I’m slowly making my way through a backlog of new Corinthian scholarship this morning as the first east coast snowstorm of 2016 threatens to envelop central Pennsylvania (and I’m not sure whether my six year old or I am more excited about a foot of snow).
Discovered this little gem. A brand new collection of essays on Hellenistic sanctuaries due for publication in March with Oxford University Press. According to the publisher website, the book
- Examines the complex relationship between ancient Hellenistic and Republican sanctuaries and cities, rulers, and worshippers through surviving archaeological material
- Represents a significant contribution to the existing bibliography on ancient Greek religion, history, and archaeology
- Provides new ways of thinking about politics, rituals, and sanctuary spaces in Greece
- Features an international, interdisciplinary range of contributors
The abstract suggests wide-ranging essays on sanctuaries within various political, spatial, and social contexts.
Sanctuaries were at the heart of Greek religious, social, political, and cultural life; however, we have a limited understanding of how sanctuary spaces, politics, and rituals intersected in the Greek cities of the Hellenistic and Republican periods. This edited collection focuses on the archaeological material of this era and how it can elucidate the complex relationship between the various forces operating on, and changing the physical space of, sanctuaries. Material such as archaeological remains, sculptures, and inscriptions provides us with concrete evidence of how sanctuaries functioned as locations of memory in a social environment dominated by the written word, and gives us insight into political choices and decisions. It also reveals changes unrecorded in surviving local or political histories. Each case study explored by this volume’s contributors employs archaeology as the primary means of investigation: from art-historical approaches, to surveys and fieldwork, to re-evaluation of archival material. Hellenistic Sanctuaries represents a significant contribution to the existing bibliography on ancient Greek religion, history, and archaeology, and provides new ways of thinking about politics, rituals, and sanctuary spaces in Greece.
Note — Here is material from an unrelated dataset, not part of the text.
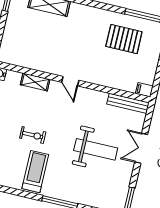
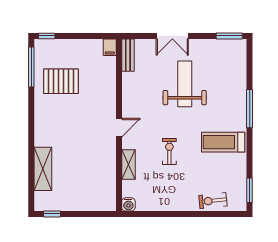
pallet: (124, 39) -> (61, 81), turned 90
bench: (128, 103) -> (128, 55), width x0.73
exercise bike: (33, 135) -> (169, 152), moved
And Google Books, which recently won a major legal battle with the Author’s Guild over its practice of scanning books, has made available sections of the book online. The work includes a number of articles on sanctuaries in Greece and the Peloponnese. Of particular interest to Corinthiaphiles is Milena Melfi’s essay, “The Making of a Colonial Pantheon in the Colonies of Caesar in Greece: The Case of Corinth,” pp. 228–53. In it, she examines three preexisting sanctuaries in Corinth (Asklepios, Aphrodite on Acrocorinth, and Demeter & Kore on the lower slopes of Acrocorinth) that survived the transition to Roman colonization both because they met the community’s basic needs and they represented the colonists’ social backgrounds. Here is a taste:
“Recent archaeological and historical research has demonstrated how few sites conformed to the stereotypical notion that all colonies needed to have capitolia at their centres before the Imperial period. Therefore, rather than looking at what the Romans brought about in Corinth, I will make use of the archaeological and documentary evidence attesting continuity and possibily change in cult places and cultic activities (230) ….The cults practiced in Corinth at the time of the foundation of the Roman colony seem to have been all Greek cults. No elements of the public religion postulated on the basis of the charter of Urso can be detected in these early years. The Greek origin of most of the early colonists was certainly one of the factors contributing to the development of these specific cults over others (250).